A severe cash crunch is hurting some of India’s most vulnerable citizens.
The country is now 10 days into a crisis brought on by Prime Minister Narendra Modi decision to abruptly cancel all 500 and 1,000 rupee notes — a shock move that has left hundreds of millions of people short of cash.
For most, the shortage means standing in line for hours at a bank or ATM for a cash infusion.
But others are bearing a much heavier burden. In some cities, hospital patients are struggling to raise the cash needed to pay for essential medicines. Young children are being forced to go without the drugs they need.
In Delhi, patients line the sidewalks outside the All India Institute of Medical Sciences (AIIMS).

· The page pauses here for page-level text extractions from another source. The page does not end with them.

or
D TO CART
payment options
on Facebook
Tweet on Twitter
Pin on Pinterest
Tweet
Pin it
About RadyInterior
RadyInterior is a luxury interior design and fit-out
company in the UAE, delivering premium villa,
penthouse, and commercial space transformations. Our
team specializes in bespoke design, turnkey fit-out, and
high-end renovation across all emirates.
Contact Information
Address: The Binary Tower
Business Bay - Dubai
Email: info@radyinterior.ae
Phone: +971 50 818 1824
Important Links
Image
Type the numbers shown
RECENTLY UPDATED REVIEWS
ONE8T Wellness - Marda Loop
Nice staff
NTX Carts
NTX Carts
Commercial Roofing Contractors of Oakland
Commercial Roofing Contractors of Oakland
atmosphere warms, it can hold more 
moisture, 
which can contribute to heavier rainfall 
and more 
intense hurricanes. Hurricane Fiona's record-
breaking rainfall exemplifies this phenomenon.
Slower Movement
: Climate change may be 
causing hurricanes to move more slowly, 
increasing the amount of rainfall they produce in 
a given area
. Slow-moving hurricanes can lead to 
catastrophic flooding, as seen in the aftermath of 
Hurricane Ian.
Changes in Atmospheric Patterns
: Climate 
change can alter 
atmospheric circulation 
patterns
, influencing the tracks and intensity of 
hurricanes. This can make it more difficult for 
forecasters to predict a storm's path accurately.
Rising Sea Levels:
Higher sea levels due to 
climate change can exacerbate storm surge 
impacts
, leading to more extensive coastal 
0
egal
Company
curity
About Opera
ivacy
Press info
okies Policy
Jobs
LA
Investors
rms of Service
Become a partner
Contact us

It’s the city’s largest hospital, and many of the patients here spent hours traveling from rural villages for treatment.
Ram Kishor, a day laborer, said he was leaving without the pain pills his 11-year-old son needs. He’s run out of 10 and 100 rupee notes, and the lines at banks are too long to exchange defunct bills.
“I’ll probably go back to my village tomorrow,” he said. “I’ll come back whenever I manage to get change. What option do I have?”

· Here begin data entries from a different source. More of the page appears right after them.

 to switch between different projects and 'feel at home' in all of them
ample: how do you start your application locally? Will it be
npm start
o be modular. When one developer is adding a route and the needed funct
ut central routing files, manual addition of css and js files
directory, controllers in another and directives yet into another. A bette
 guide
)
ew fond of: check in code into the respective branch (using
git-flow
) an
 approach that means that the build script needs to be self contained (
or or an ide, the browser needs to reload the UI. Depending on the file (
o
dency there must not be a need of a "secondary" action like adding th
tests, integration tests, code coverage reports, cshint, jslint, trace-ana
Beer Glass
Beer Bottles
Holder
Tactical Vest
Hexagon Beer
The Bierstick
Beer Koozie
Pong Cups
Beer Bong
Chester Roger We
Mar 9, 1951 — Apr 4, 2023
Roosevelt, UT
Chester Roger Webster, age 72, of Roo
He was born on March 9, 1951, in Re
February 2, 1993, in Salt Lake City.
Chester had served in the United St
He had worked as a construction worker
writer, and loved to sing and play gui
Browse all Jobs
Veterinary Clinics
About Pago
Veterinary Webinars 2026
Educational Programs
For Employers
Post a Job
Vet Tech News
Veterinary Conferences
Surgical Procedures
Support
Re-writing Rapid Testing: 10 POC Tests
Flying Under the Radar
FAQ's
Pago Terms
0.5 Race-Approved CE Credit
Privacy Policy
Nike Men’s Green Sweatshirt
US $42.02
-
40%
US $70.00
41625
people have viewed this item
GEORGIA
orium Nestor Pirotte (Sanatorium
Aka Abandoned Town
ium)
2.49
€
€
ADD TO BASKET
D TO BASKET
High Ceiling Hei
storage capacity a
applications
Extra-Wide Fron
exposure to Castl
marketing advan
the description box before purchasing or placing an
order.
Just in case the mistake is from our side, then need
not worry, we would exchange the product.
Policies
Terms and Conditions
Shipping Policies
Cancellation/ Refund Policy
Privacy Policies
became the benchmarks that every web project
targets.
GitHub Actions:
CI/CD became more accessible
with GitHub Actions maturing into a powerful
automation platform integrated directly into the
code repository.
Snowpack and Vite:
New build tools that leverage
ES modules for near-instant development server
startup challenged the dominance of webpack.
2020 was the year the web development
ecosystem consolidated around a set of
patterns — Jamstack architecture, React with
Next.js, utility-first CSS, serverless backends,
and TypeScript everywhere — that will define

Like the vast majority of India’s poorest citizens, he doesn’t have a debit or credit card.
Government hospitals, railways and utility providers have been told to honor the canceled notes until Nov. 24.
But that hasn’t done anything to resolve problems spurred by a shortage of cash. There’s no easy way to change the new 2,000 rupee notes introduced by the government.

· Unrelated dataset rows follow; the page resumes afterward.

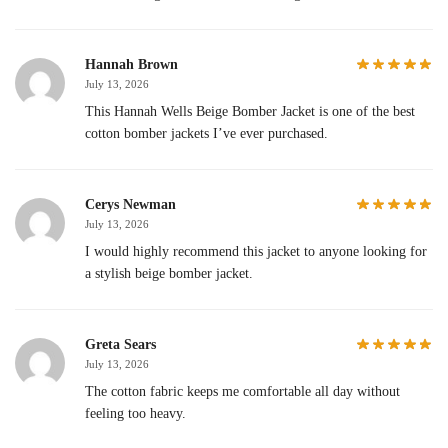
Hannah Brown
July 13, 2026
This Hannah Wells Beige Bomber Jacket is one of the best
cotton bomber jackets I’ve ever purchased.
Cerys Newman
July 13, 2026
I would highly recommend this jacket to anyone looking for
a stylish beige bomber jacket.
Greta Sears
July 13, 2026
The cotton fabric keeps me comfortable all day without
feeling too heavy.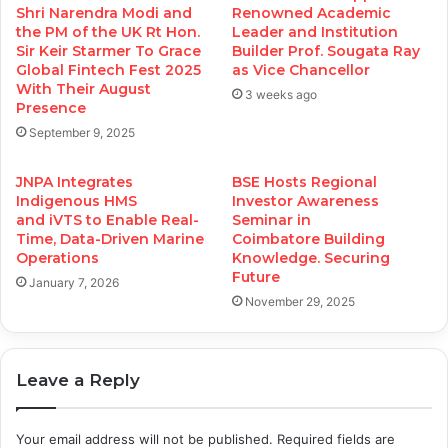
Shri Narendra Modi and
Renowned Academic
the PM of the UK Rt Hon.
Leader and Institution
Sir Keir Starmer To Grace
Builder Prof. Sougata Ray
Global Fintech Fest 2025
as Vice Chancellor
With Their August
3 weeks ago
Presence
September 9, 2025
JNPA Integrates
BSE Hosts Regional
Indigenous HMS
Investor Awareness
and iVTS to Enable Real-
Seminar in
Time, Data-Driven Marine
Coimbatore Building
Operations
Knowledge. Securing
Future
January 7, 2026
November 29, 2025
Leave a Reply
Your email address will not be published.
Required fields are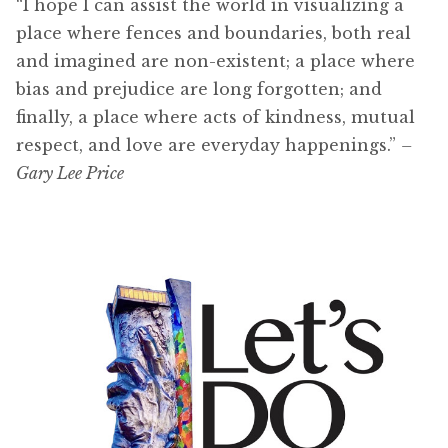
“I hope I can assist the world in visualizing a
place where fences and boundaries, both real
and imagined are non-existent; a place where
bias and prejudice are long forgotten; and
finally, a place where acts of kindness, mutual
respect, and love are everyday happenings.”
–
Gary Lee Price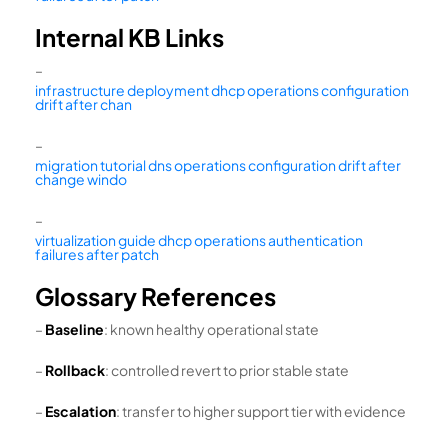
Internal KB Links
–
infrastructure deployment dhcp operations configuration
drift after chan
–
migration tutorial dns operations configuration drift after
change windo
–
virtualization guide dhcp operations authentication
failures after patch
Glossary References
–
Baseline
: known healthy operational state
–
Rollback
: controlled revert to prior stable state
–
Escalation
: transfer to higher support tier with evidence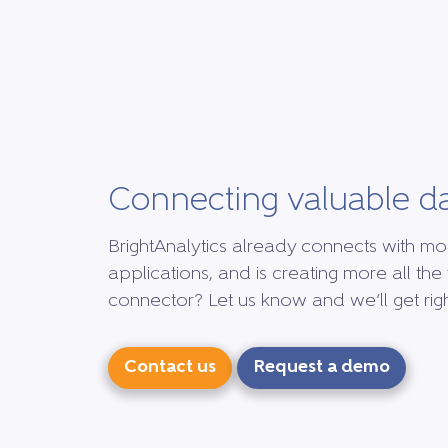
Connecting valuable d
BrightAnalytics already connects with mo
applications, and is creating more all the 
connector? Let us know and we’ll get right
Contact us
Request a demo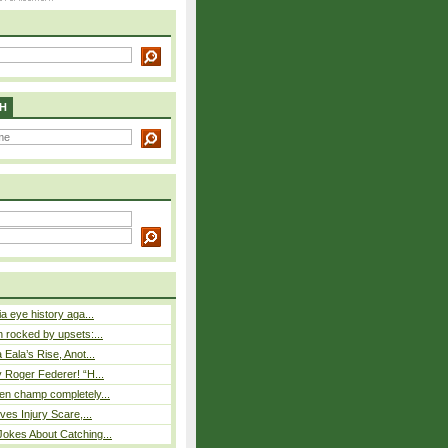
H
a eye history aga...
rocked by upsets:...
Eala’s Rise, Anot...
 Roger Federer! “H...
n champ completely...
ves Injury Scare,...
okes About Catching...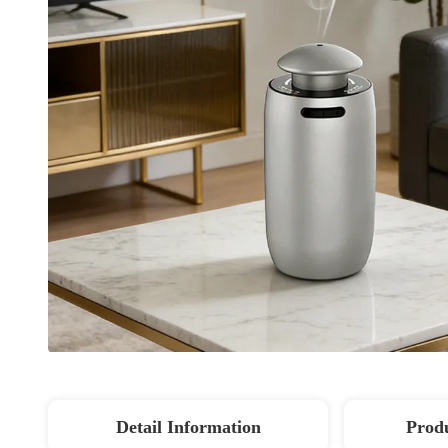
Detail Information
Produ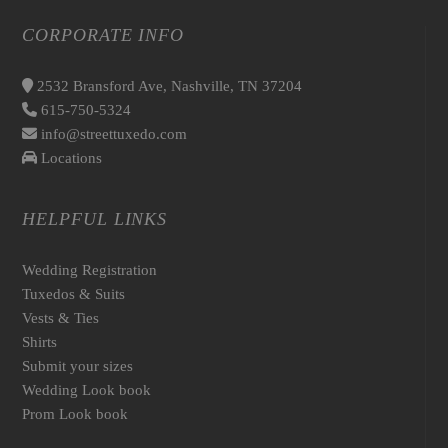
CORPORATE INFO
2532 Bransford Ave, Nashville, TN 37204
615-750-5324
info@streettuxedo.com
Locations
HELPFUL LINKS
Wedding Registration
Tuxedos & Suits
Vests & Ties
Shirts
Submit your sizes
Wedding Look book
Prom Look book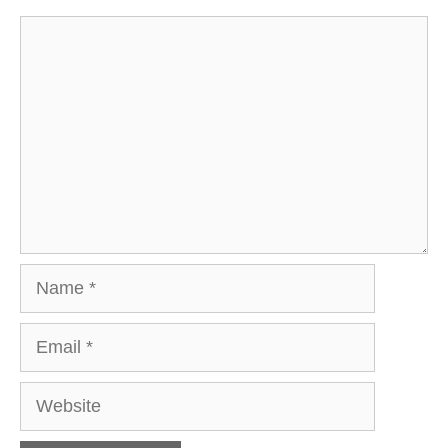
Comment
Name
Email
Website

“My son wants to eat,” said Mahnaz Katoum, a mother camped outside AIIMS. “It only costs 10 rupees but I only have 2,000 rupees.”
“The shopkeeper won’t change the note or give the food on credit,” she pleaded. “My son has been crying. What do I do?”
Modi said last week that his decision to ban the country’s two largest notes would strike a blow against corruption and tax evasion.
Despite the hardship, some patients outside AIIMS said they supported the idea in principle.
“We don’t have a problem with Modi running the government,” said Mehbob Alam. “But … do it properly, slowly, with a proper plan.”
Alam has good reason to be upset — he’s spent five days trying to raise the change needed to buy medicine.